Intrauterine Adiposity and BMI in 4- to 5-Year-Old Offspring from Diabetic Pregnancies.Neonatology. 2017; 111(2):177-181.N
Pregnancies complicated by maternal diabetes are associated with disproportionate intrauterine growth that subsequently may lead to pediatric adiposity.

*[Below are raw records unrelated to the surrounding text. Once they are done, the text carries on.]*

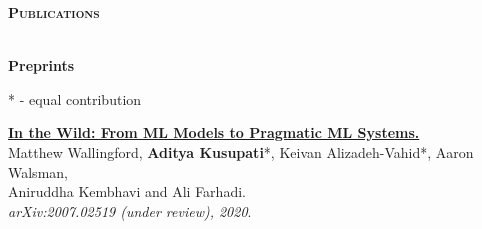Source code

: \documentclass[10pt]{article}
\renewcommand{\section}[1]{
\bigskip
  \begin{Large}
  {\textsc{\textbf{#1}}}
  \end{Large}
  \hrulefill
  \medskip
  \\
}
\newcommand{\homepage}{https://homes.cs.washington.edu/~kusupati}
\begin{document}
\section{Publications}
\label{sec:pubs}
\textbf{\large{Preprints}}\hfill\begin{footnotesize}{* - equal contribution}\end{footnotesize}
\begin{etaremune}
\item \href{\homepage/pubs/wallingford20.pdf}{\textbf{In the Wild: From ML Models to Pragmatic ML Systems.}}\\
Matthew Wallingford, \textbf{Aditya Kusupati}*, Keivan Alizadeh-Vahid*, Aaron Walsman, \\Aniruddha Kembhavi and Ali Farhadi.\\
\emph{arXiv:2007.02519 (under review), 2020}.
\end{etaremune}
\end{document}
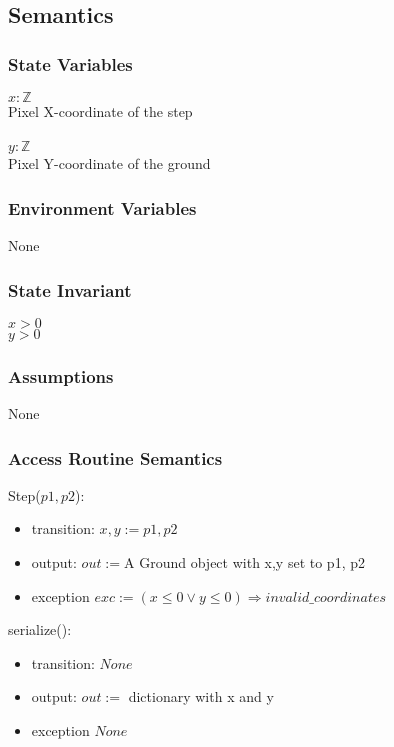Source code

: \documentclass[12pt]{article}
\begin{document}
\subsection* {Semantics}

\subsubsection* {State Variables}

$x: \mathbb{Z}$\\
Pixel X-coordinate of the step\\\\
$y: \mathbb{Z}$\\
Pixel Y-coordinate of the ground\\
\subsubsection* {Environment Variables}
None
\subsubsection* {State Invariant}
$x > 0$\\
$y > 0$\\ 
\subsubsection* {Assumptions}
None
\subsubsection* {Access Routine Semantics}

\noindent Step($p1, p2$):
\begin{itemize}
\item transition: $x,y := p1, p2$
\item output: $out := $A Ground object with x,y set to p1, p2
\item exception $ exc := (x \leq 0 \lor y \leq 0 ) \Rightarrow invalid\_coordinates $
\end{itemize}

\color{red}
\noindent serialize():
\begin{itemize}
\item transition: $None$
\item output: $out := $ dictionary with x and y
\item exception $ None $
\end{itemize}
\color{black}
\end{document}
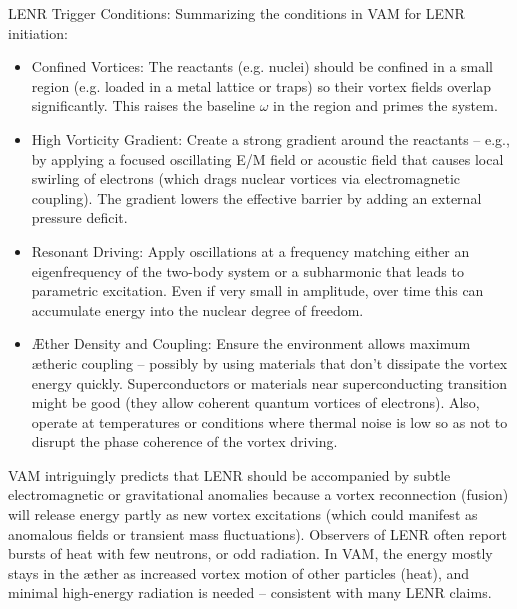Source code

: LENR Trigger Conditions: Summarizing the conditions in VAM for LENR initiation:


\begin{itemize}

\item 
Confined Vortices: The reactants (e.g. nuclei) should be confined in a small region (e.g. loaded in a metal lattice or traps) so their vortex fields overlap significantly. This raises the baseline $\omega$ in the region and primes the system.




\item 
High Vorticity Gradient: Create a strong gradient around the reactants – e.g., by applying a focused oscillating E/M field or acoustic field that causes local swirling of electrons (which drags nuclear vortices via electromagnetic coupling). The gradient lowers the effective barrier by adding an external pressure deficit.




\item 
Resonant Driving: Apply oscillations at a frequency matching either an eigenfrequency of the two-body system or a subharmonic that leads to parametric excitation. Even if very small in amplitude, over time this can accumulate energy into the nuclear degree of freedom.




\item 
Æther Density and Coupling: Ensure the environment allows maximum ætheric coupling – possibly by using materials that don’t dissipate the vortex energy quickly. Superconductors or materials near superconducting transition might be good (they allow coherent quantum vortices of electrons). Also, operate at temperatures or conditions where thermal noise is low so as not to disrupt the phase coherence of the vortex driving.




\end{itemize}

VAM intriguingly predicts that LENR should be accompanied by subtle electromagnetic or gravitational anomalies because a vortex reconnection (fusion) will release energy partly as new vortex excitations (which could manifest as anomalous fields or transient mass fluctuations). Observers of LENR often report bursts of heat with few neutrons, or odd radiation. In VAM, the energy mostly stays in the æther as increased vortex motion of other particles (heat), and minimal high-energy radiation is needed – consistent with many LENR claims.


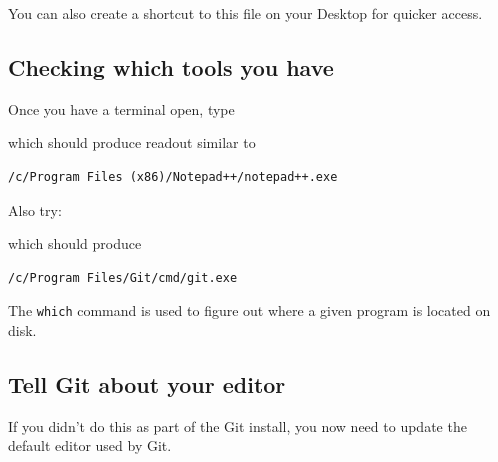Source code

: You can also create a shortcut to this file on your Desktop for quicker
access.

\subsection{Checking which tools you
have}\label{checking-which-tools-you-have}

Once you have a terminal open, type

\begin{Shaded}
\begin{Highlighting}[]
 
\end{Highlighting}
\end{Shaded}

which should produce readout similar to

\begin{verbatim}
/c/Program Files (x86)/Notepad++/notepad++.exe
\end{verbatim}

Also try:

\begin{Shaded}
\begin{Highlighting}[]
 
\end{Highlighting}
\end{Shaded}

which should produce

\begin{verbatim}
/c/Program Files/Git/cmd/git.exe
\end{verbatim}

The \texttt{which} command is used to figure out where a given program
is located on disk.

\subsection{Tell Git about your
editor}\label{tell-git-about-your-editor}

If you didn't do this as part of the Git install, you now need to update
the default editor used by Git.

\begin{Shaded}
\begin{Highlighting}[]
 
\end{Highlighting}
\end{Shaded}

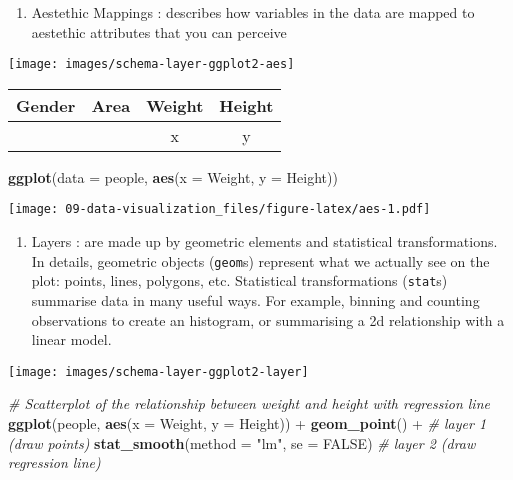 \documentclass[]{book}
\newenvironment{Shaded}{\begin{snugshade}}{\end{snugshade}}
\newcommand{\KeywordTok}[1]{\textcolor[rgb]{0.13,0.29,0.53}{\textbf{{#1}}}}
\newcommand{\DataTypeTok}[1]{\textcolor[rgb]{0.13,0.29,0.53}{{#1}}}
\newcommand{\StringTok}[1]{\textcolor[rgb]{0.31,0.60,0.02}{{#1}}}
\newcommand{\CommentTok}[1]{\textcolor[rgb]{0.56,0.35,0.01}{\textit{{#1}}}}
\newcommand{\OtherTok}[1]{\textcolor[rgb]{0.56,0.35,0.01}{{#1}}}
\newcommand{\NormalTok}[1]{{#1}}
\providecommand{\tightlist}{%
  \setlength{\itemsep}{0pt}\setlength{\parskip}{0pt}}
\def\tightlist{}
\begin{document}
\begin{enumerate}
\def\labelenumi{\arabic{enumi}.}
\setcounter{enumi}{1}
\tightlist
\item
   {Aestethic Mappings} : describes how variables in the data are mapped
  to aestethic attributes that you can perceive
\end{enumerate}

\texttt{[image: images/schema-layer-ggplot2-aes]}

\begin{longtable}[]{@{}llcc@{}}
\toprule
Gender & Area & Weight & Height\tabularnewline
\midrule
\endhead
& & x & y\tabularnewline
\bottomrule
\end{longtable}

\begin{Shaded}
\begin{Highlighting}[]
\KeywordTok{ggplot}\NormalTok{(}\DataTypeTok{data =} \NormalTok{people, }\KeywordTok{aes}\NormalTok{(}\DataTypeTok{x =} \NormalTok{Weight, }\DataTypeTok{y =} \NormalTok{Height))}
\end{Highlighting}
\end{Shaded}

\texttt{[image: 09-data-visualization\_files/figure-latex/aes-1.pdf]}

\begin{enumerate}
\def\labelenumi{\arabic{enumi}.}
\setcounter{enumi}{2}
\tightlist
\item
   {Layers} : are made up by geometric elements and statistical
  transformations. In details, geometric objects (\texttt{geom}s)
  represent what we actually see on the plot: points, lines, polygons,
  etc. Statistical transformations (\texttt{stat}s) summarise data in
  many useful ways. For example, binning and counting observations to
  create an histogram, or summarising a 2d relationship with a linear
  model.
\end{enumerate}

\texttt{[image: images/schema-layer-ggplot2-layer]}

\begin{Shaded}
\begin{Highlighting}[]
\CommentTok{# Scatterplot of the relationship between weight and height with regression line}
\KeywordTok{ggplot}\NormalTok{(people, }\KeywordTok{aes}\NormalTok{(}\DataTypeTok{x =} \NormalTok{Weight, }\DataTypeTok{y =} \NormalTok{Height)) +}
\StringTok{  }\KeywordTok{geom_point}\NormalTok{() +}\StringTok{ }\CommentTok{# layer 1 (draw points)}
\StringTok{  }\KeywordTok{stat_smooth}\NormalTok{(}\DataTypeTok{method =} \StringTok{"lm"}\NormalTok{, }\DataTypeTok{se =} \OtherTok{FALSE}\NormalTok{) }\CommentTok{# layer 2 (draw regression line) }
\end{Highlighting}
\end{Shaded}
\end{document}
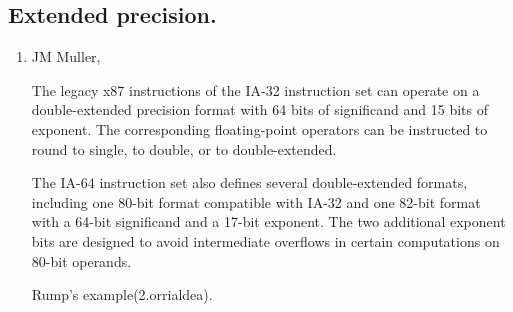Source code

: \subsection*{Extended precision.}

\begin{enumerate}
\item JM Muller,

The legacy x87 instructions of the IA-32 instruction set can operate on a double-extended precision format with 64 bits of significand and 15 bits of exponent. The corresponding floating-point operators can be instructed to round to single, to double, or to double-extended.

The IA-64 instruction set also defines several double-extended formats, including one 80-bit format compatible with IA-32 and one 82-bit format with a 64-bit significand and a 17-bit exponent. The two additional exponent bits are designed to avoid intermediate overflows in certain computations on 80-bit operands.

Rump's example(2.orrialdea).

\end{enumerate}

We investigated whether disproportionate intrauterine growth leads to differences in BMI in 4- to 5-year-old offspring from pregnancies complicated by type 1 (ODM1), type 2 (ODM2), or gestational diabetes (OGDM).
Ultrasound data of fetal head-to-abdominal circumference (HC/AC) ratio obtained between 32 and 36 weeks of gestational age were related to offspring anthropometrics that were retrieved from infant welfare centers.
Data from 27 ODM1, 22 ODM2, and 24 OGDM were obtained. Ultrasound measurements for the HC/AC ratio were performed at a mean of 33-34 weeks, with a mean Z-score of the HC/AC ratio of -0.801, -0.879, and 0.017 in ODM1, ODM2, and OGDM. Mean BMI SDS was highest in ODM2 as compared to ODM1 and OGDM. In ODM1 there was a negative correlation between HC/AC ratio and BMI SDS at the ages of 4 and 5 years, but not in ODM2 or OGDM. The birth weight Z-score was positively correlated to BMI SDS in ODM2 and OGDM.
Disproportionate intrauterine growth, expressed as the HC/AC ratio, was inversely related with BMI SDS in ODM1 at the ages of 4-5 years, but not in ODM2 or OGDM. Weight and maybe obesity in ODM1 offspring are likely to be related to intrauterine adiposity, whereas overweight in ODM2 and OGDM offspring seems more related to other factors such as birth weight centile, maternal obesity, and altered lifestyle factors during childhood.